EXTRACT:
------------------------------

In my first blog post, The first forty days can make or break your postpartum healing, I shared some time and space-saving hacks to prepare for the first forty days postpartum. My broth recipes are adaptations from the book of the same namesake: The First Forty Days: The Essential Art of Nourishing the New Mother by Heng Ou. Although I put my own spin on recipes in the book, the method I developed for prepping broth in advance has been a real game-changer.


Make-Ahead Instant Pot Bone Broth Pack Recipe Index


Sourcing Ingredients

The quality of your ingredients is critical, especially if you are trying to heal your gut, remineralize your body, or nourish yourself during pre-conception, pregnancy, and postpartum.


Meat

We buy most of our meat from local farms now. However, if that's not an option, or you aren't ready to invest in a bulk order, I highly recommend ordering from Fed From the Farm, which sources pasture-raised beef, pork, chicken, eggs, and lamb from regenerative small-scale farms.


Produce

For veggies, do your best to find locally grown, organic produce. In my opinion, it's better to adapt to what's in season or use what was preserved at peak than to use lackluster produce. Don't be afraid to substitute scallion or leek for yellow onion, substitute turnips or daikon for carrots, and use up any veggie scraps you want to throw in. Your broth will taste different every time, but the balance of salt, fat, acid, and sweet (I hope you catch that reference) won't disappoint. If you don't have a local co-op with seasonal produce, an amazing option is Azure Standard. You can buy organic, bulk, and specialty produce and health food items at an amazing cost and pick them up at a designated drop spot in your area.


Specialty Ingredients

For specialty ingredients, like kombu, black vinegar, jujubes (Chinese red dates), or Goji Berries, check the international aisle at the grocery store, visit your local Asian supermarket, or check the Amazon links at the bottom of each recipe. Please don't underestimate the importance of good salt. You'll need real, coarse, or kosher salt to flavor the broth. Redmond Real Kosher Salt is flavorful and mineral rich, and Maldon salt is perfect for finishing any meal.


Valuable Kitchen Tools for Bone Broth Packs

You can make bone broth packs with absolutely no new equipment. You can do all of this with regular zip-lock bags, an old crock pot, a dutch oven, or just in a stock pot on the stove, but there are a few tools that make this simple meal prep hack easy to implement at scale.


Instant Pot

6 quart instant pot duo

There's some debate about slow cooking vs. pressure cooking your bone broth. A slow simmer may release more nutrients and give you that jelly top if you are using marrow bones and cartilage high in gelatin, but pressure cooking gives you an equally rich broth in a pinch.

------------------------------

CHALLENGES:
**A)** Write out the entries word for word, starting at their beginning and going on through the line that contains "n13 [fillcolor=skyblue label=HighPassFilter". Leave the pictures out of your answer.
**B)** Continue the post on make-ahead bone broth packs from the point where it stops.

MATERIAL FOR THE TASK:

------------------------------

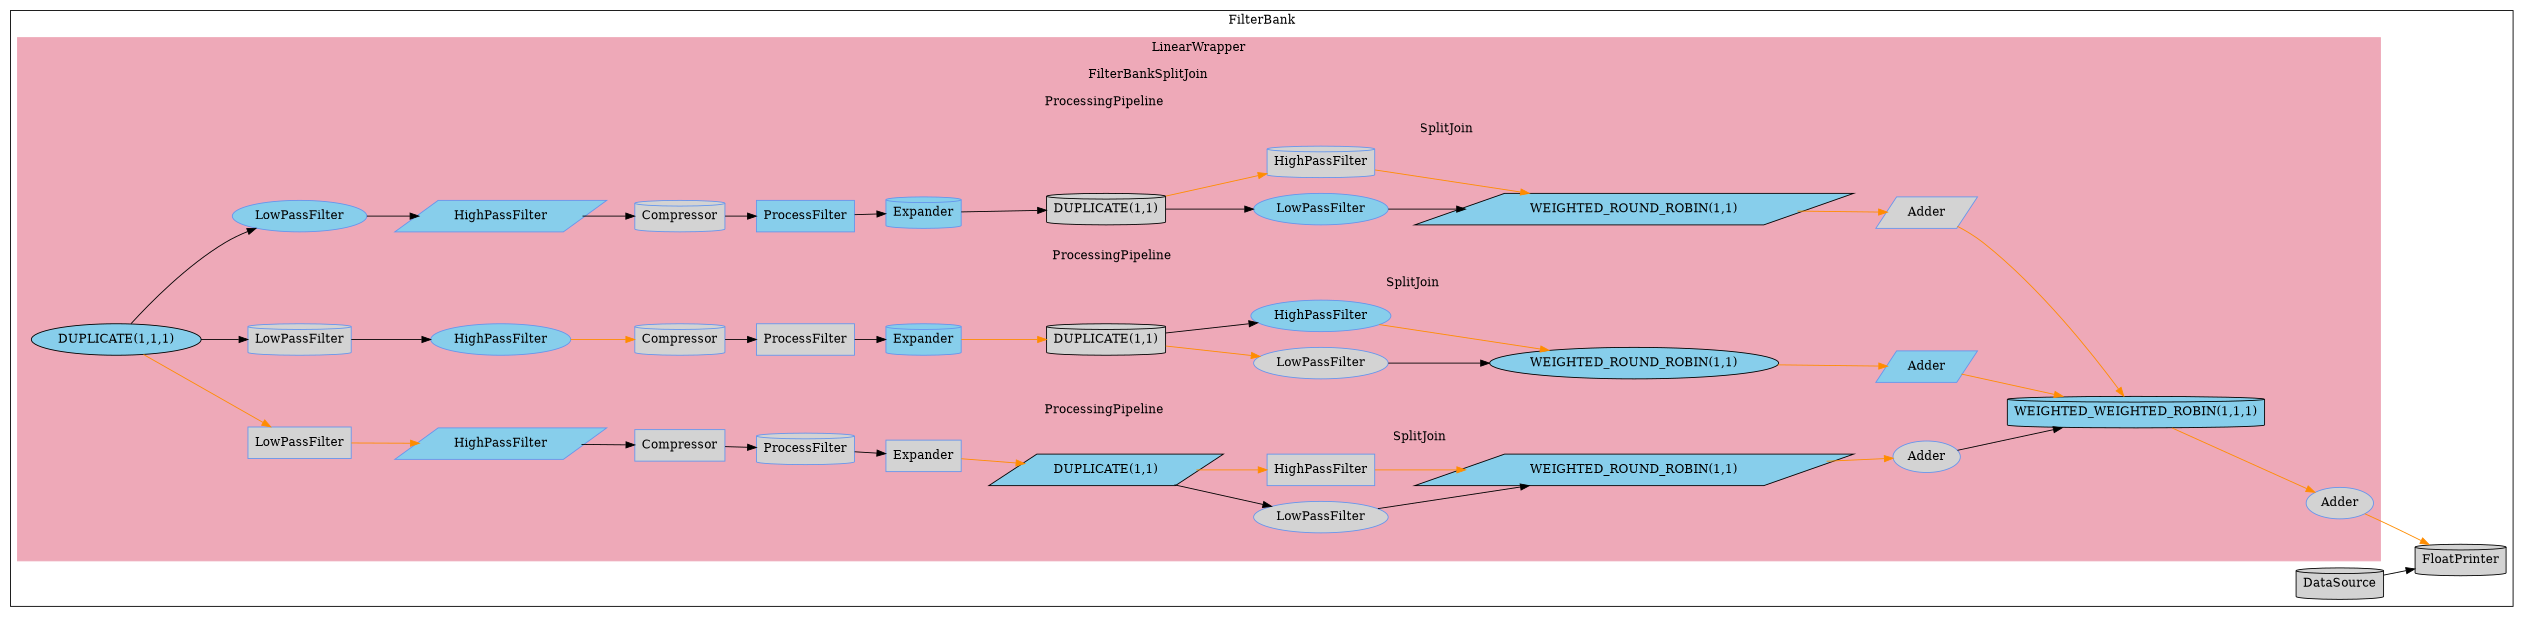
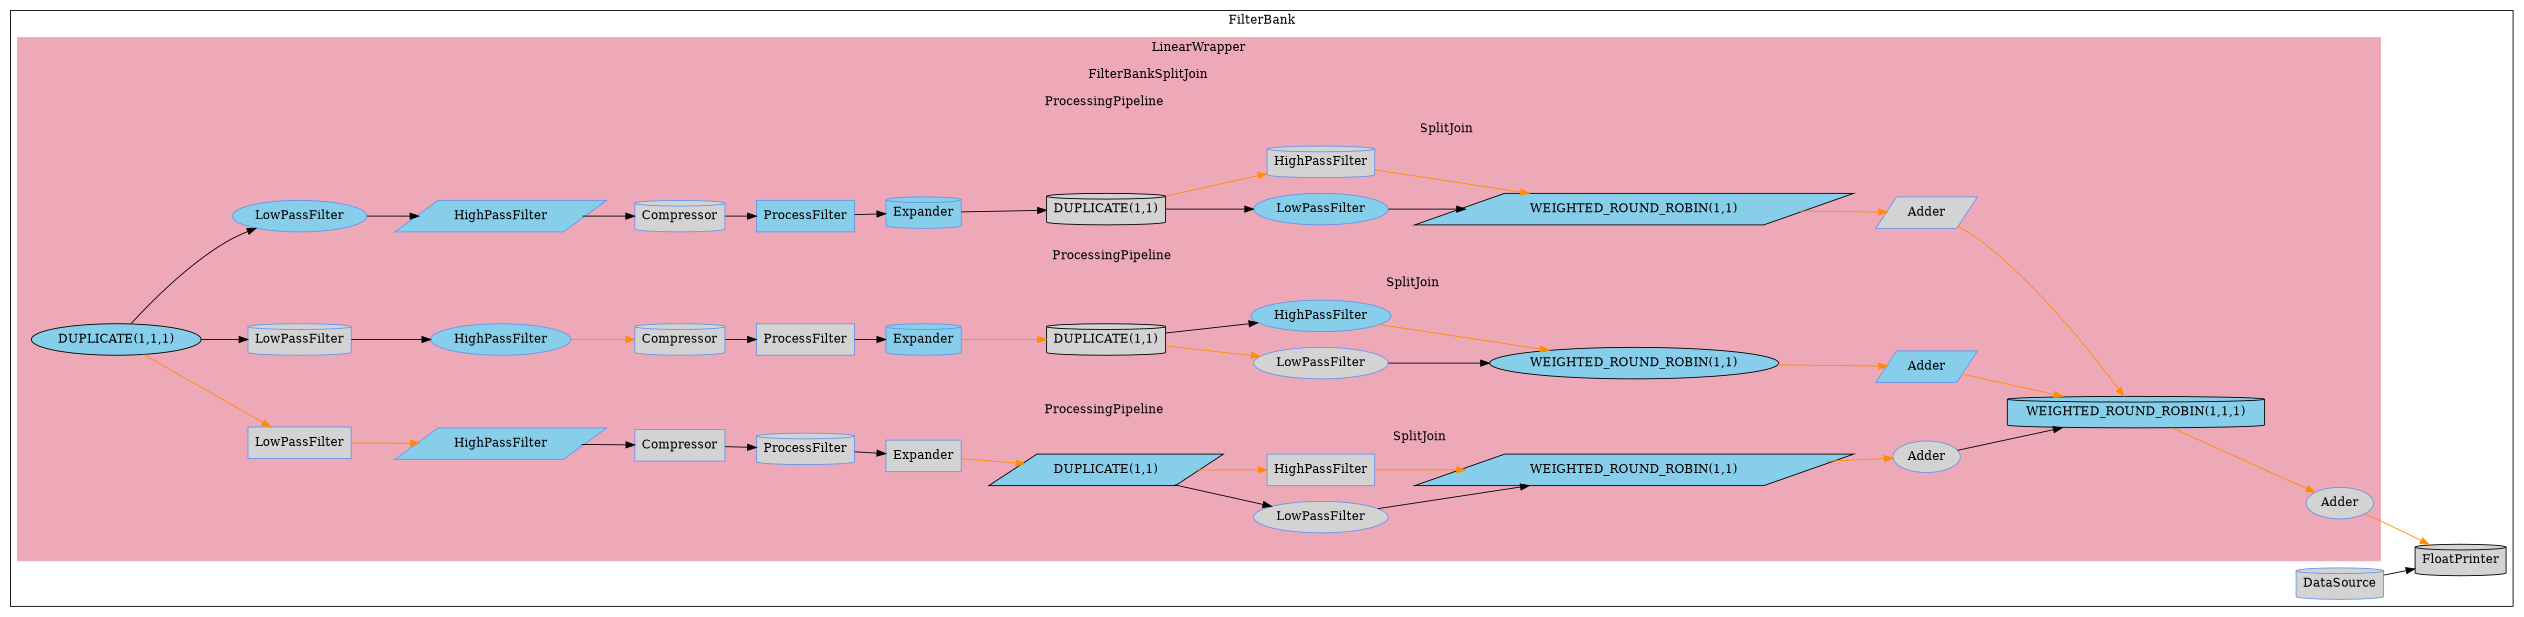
  digraph {
    rankdir=LR
    node [fillcolor=lightgrey shape=cylinder style=filled color=cornflowerblue]
    edge [color=black]
    n1 [fillcolor=skyblue label="DUPLICATE(1,1)" shape=parallelogram color=""]
    n2 [label=LowPassFilter shape=ellipse]
    n3 [label=HighPassFilter shape=box]
    n4 [fillcolor=skyblue label="WEIGHTED_ROUND_ROBIN(1,1)" shape=parallelogram color=""]
    n5 [label=LowPassFilter shape=box]
    n6 [fillcolor=skyblue label=HighPassFilter shape=parallelogram]
    n7 [label=Compressor shape=box]
    n8 [label=ProcessFilter]
    n9 [label=Expander shape=box]
    n10 [label=Adder shape=ellipse]
    n11 [label="DUPLICATE(1,1)" color=""]
    n12 [label=LowPassFilter shape=ellipse]
    n13 [fillcolor=skyblue label=HighPassFilter shape=ellipse]
    n14 [fillcolor=skyblue label="WEIGHTED_ROUND_ROBIN(1,1)" shape=ellipse color=""]
    n15 [label=LowPassFilter]
    n16 [fillcolor=skyblue label=HighPassFilter shape=ellipse]
    n17 [label=Compressor]
    n18 [label=ProcessFilter shape=box]
    n19 [fillcolor=skyblue label=Expander]
    n20 [fillcolor=skyblue label=Adder shape=parallelogram]
    n21 [label="DUPLICATE(1,1)" color=""]
    n22 [fillcolor=skyblue label=LowPassFilter shape=ellipse]
    n23 [label=HighPassFilter]
    n24 [fillcolor=skyblue label="WEIGHTED_ROUND_ROBIN(1,1)" shape=parallelogram color=""]
    n25 [fillcolor=skyblue label=LowPassFilter shape=ellipse]
    n26 [fillcolor=skyblue label=HighPassFilter shape=parallelogram]
    n27 [label=Compressor]
    n28 [fillcolor=skyblue label=ProcessFilter shape=box]
    n29 [fillcolor=skyblue label=Expander]
    n30 [label=Adder shape=parallelogram]
    n31 [fillcolor=skyblue label="DUPLICATE(1,1,1)" shape=ellipse color=""]
-   n32 [fillcolor=skyblue label="WEIGHTED_WEIGHTED_ROBIN(1,1,1)" color=""]
+   n32 [fillcolor=skyblue label="WEIGHTED_ROUND_ROBIN(1,1,1)" color=""]
    n33 [label=Adder shape=ellipse]
-   n34 [label=DataSource color=""]
+   n34 [label=DataSource]
    n35 [label=FloatPrinter color=""]
    subgraph cluster_1 {
      label=FilterBank
      n34
      n35
      subgraph cluster_2 {
        color=pink2
        label="LinearWrapper\n"
        style=filled
        n33
        subgraph cluster_3 {
          color=pink2
          label="FilterBankSplitJoin\n"
          style=filled
          n31
          n32
          subgraph cluster_4 {
            color=pink2
            label="ProcessingPipeline\n"
            style=filled
            n5
            n6
            n7
            n8
            n9
            n10
            subgraph cluster_5 {
              color=pink2
              label="SplitJoin\n"
              style=filled
              n1
              n2
              n3
              n4
            }
          }
          subgraph cluster_6 {
            color=pink2
            label="ProcessingPipeline\n"
            style=filled
            n15
            n16
            n17
            n18
            n19
            n20
            subgraph cluster_7 {
              color=pink2
              label="SplitJoin\n"
              style=filled
              n11
              n12
              n13
              n14
            }
          }
          subgraph cluster_8 {
            color=pink2
            label="ProcessingPipeline\n"
            style=filled
            n25
            n26
            n27
            n28
            n29
            n30
            subgraph cluster_9 {
              color=pink2
              label="SplitJoin\n"
              style=filled
              n21
              n22
              n23
              n24
            }
          }
        }
      }
    }
    n1 -> n2
    n1 -> n3 [color=darkorange]
    n2 -> n4
    n3 -> n4 [color=darkorange]
    n4 -> n10 [color=darkorange]
    n5 -> n6 [color=darkorange]
    n6 -> n7
    n7 -> n8
    n8 -> n9
    n9 -> n1 [color=darkorange]
    n10 -> n32
    n11 -> n12 [color=darkorange]
    n11 -> n13
    n12 -> n14
    n13 -> n14 [color=darkorange]
    n14 -> n20 [color=darkorange]
    n15 -> n16
    n16 -> n17 [color=darkorange]
    n17 -> n18
    n18 -> n19
    n19 -> n11 [color=darkorange]
    n20 -> n32 [color=darkorange]
    n21 -> n22
    n21 -> n23 [color=darkorange]
    n22 -> n24
    n23 -> n24 [color=darkorange]
    n24 -> n30 [color=darkorange]
    n25 -> n26
    n26 -> n27
    n27 -> n28
    n28 -> n29
    n29 -> n21
    n30 -> n32 [color=darkorange]
    n31 -> n5 [color=darkorange]
    n31 -> n15
    n31 -> n25
    n32 -> n33 [color=darkorange]
    n33 -> n35 [color=darkorange]
    n34 -> n35
  }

------------------------------

EXPECTED OUTPUTS:
**A)**
  digraph {
    rankdir=LR
    node [fillcolor=lightgrey shape=cylinder style=filled color=cornflowerblue]
    edge [color=black]
    n1 [fillcolor=skyblue label="DUPLICATE(1,1)" shape=parallelogram color=""]
    n2 [label=LowPassFilter shape=ellipse]
    n3 [label=HighPassFilter shape=box]
    n4 [fillcolor=skyblue label="WEIGHTED_ROUND_ROBIN(1,1)" shape=parallelogram color=""]
    n5 [label=LowPassFilter shape=box]
    n6 [fillcolor=skyblue label=HighPassFilter shape=parallelogram]
    n7 [label=Compressor shape=box]
    n8 [label=ProcessFilter]
    n9 [label=Expander shape=box]
    n10 [label=Adder shape=ellipse]
    n11 [label="DUPLICATE(1,1)" color=""]
    n12 [label=LowPassFilter shape=ellipse]
    n13 [fillcolor=skyblue label=HighPassFilter shape=ellipse]

**B)**
We have a hand-me-down 6-quart Instant Pot my sister passed on a few years ago. I immediately dropped it outside on the sidewalk upon getting it home, so the giant dent makes it a bit of an eye-sore, but it's worked perfectly for us for going on 3 years now. I recommend the 6-quart for families of 4 or less. You can always make a second batch from the bones if you need more broth, but I find the 6-quart to be more versatile for other kitchen tasks.


Instant Pot Mesh Strainer Insert



stainless steel mesh instant pot insert for straining out bones and veggies when the broth is finished


Straining out bones, picking off meat, and sorting out mushy veggies was a task I procrastinated doing after making broth. Buying this little Instant Pot strainer makes putting broth away so much easier.


Handheld Mesh Strainer

small stainless steel mesh sieve for straining broth into mason jars




This is a small tool that makes a big difference in the kitchen. I believe I have one from Ikea, but anything like this that will fit in the mouth of a mason jar will do the trick. Double straining your broth will give you that clear amber broth you can drink on its own or seamlessly incorporate into virtually any recipe.


Vacuum Sealer


compact black vacuum sealer, great for sealing bone broth packs and preventing freezer burn


A vacuum sealer is, in my opinion, a worthwhile addition to any from-scratch kitchen, but it is by no means a pre-requisite to long-term food storage or meal prep. We use our vacuum sealer not only for bone broth packs but for packaging pre-portioned servings of meat from the butcher, preserving fresh-picked fruit in the summer, and in-season veggies for the deep freezer. If you're prepping on a small scale and plan to use your bone broth packs in a relatively short period of time, good quality freezer bags should do the trick! If you're preparing packs for a few months at a time, a vacuum sealer can ensure you preserve the peak fresh flavor of the veggies and avoid any freezer burn.


 

The Recipes

Beef Bone Broth

When you think of a classic bone broth, this Instant Pot Bone Broth recipe is probably what you have in mind. This versatile broth is taken to the next level with umami notes from pre-roasted bones and veggies, kombu's rich salinity, and balanced with ginger, apple cider vinegar, and fresh herbs.


Oxtail Broth

I didn't know I needed oxtail broth in my life until I tried this recipe. I can't overstate how rich, velvety, and nourishing this Instant Pot Bone Broth recipe is and how much flavor it can impart on any risotto, soup, or noodle dish. The recipe follows the same steps as the traditional Beef Bone Broth Recipe above but has some slight ingredient variations to highlight the oxtail.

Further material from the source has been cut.